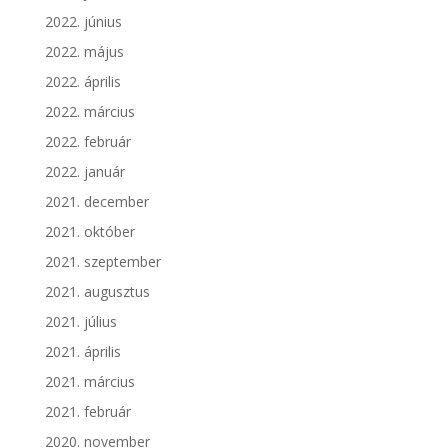
2022. június
2022. május
2022. április
2022. március
2022. február
2022. január
2021. december
2021. október
2021. szeptember
2021. augusztus
2021. július
2021. április
2021. március
2021. február
2020. november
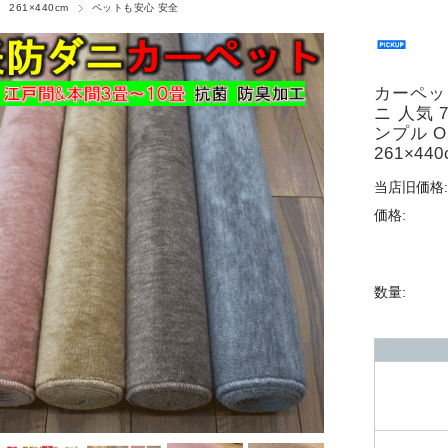
 261×440cm
ペットも安心 安全
カーペット
ニ 人気 
ンプル O
261×440
当店旧価格:
価格:
数量:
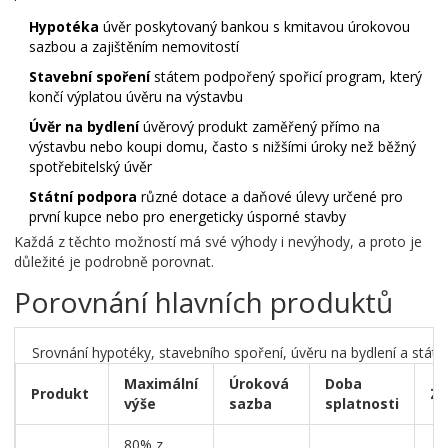
Hypotéka
úvěr poskytovaný bankou s kmitavou úrokovou
sazbou a zajištěním nemovitostí
Stavební spoření
státem podpořený spořicí program, který
končí výplatou úvěru na výstavbu
Úvěr na bydlení
úvěrový produkt zaměřený přímo na
výstavbu nebo koupi domu, často s nižšími úroky než běžný
spotřebitelský úvěr
Státní podpora
různé dotace a daňové úlevy určené pro
první kupce nebo pro energeticky úsporné stavby
Každá z těchto možností má své výhody i nevýhody, a proto je
důležité je podrobně porovnat.
Porovnání hlavních produktů
Srovnání hypotéky, stavebního spoření, úvěru na bydlení a státn
Maximální
Úroková
Doba
Produkt
Za
výše
sazba
splatnosti
80% z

[Required work] Transcribe each line above exactly, pictures excluded.

[Solution for this problem]
2022. június
2022. május
2022. április
2022. március
2022. február
2022. január
2021. december
2021. október
2021. szeptember
2021. augusztus
2021. július
2021. április
2021. március
2021. február
2020. november
 261×440cm
ペットも安心 安全
カーペット
ニ 人気 
ンプル O
261×440
当店旧価格:
価格:
数量:
Hypotéka
úvěr poskytovaný bankou s kmitavou úrokovou
sazbou a zajištěním nemovitostí
Stavební spoření
státem podpořený spořicí program, který
končí výplatou úvěru na výstavbu
Úvěr na bydlení
úvěrový produkt zaměřený přímo na
výstavbu nebo koupi domu, často s nižšími úroky než běžný
spotřebitelský úvěr
Státní podpora
různé dotace a daňové úlevy určené pro
první kupce nebo pro energeticky úsporné stavby
Každá z těchto možností má své výhody i nevýhody, a proto je
důležité je podrobně porovnat.
Porovnání hlavních produktů
Srovnání hypotéky, stavebního spoření, úvěru na bydlení a státn
Maximální
Úroková
Doba
Produkt
Za
výše
sazba
splatnosti
80% z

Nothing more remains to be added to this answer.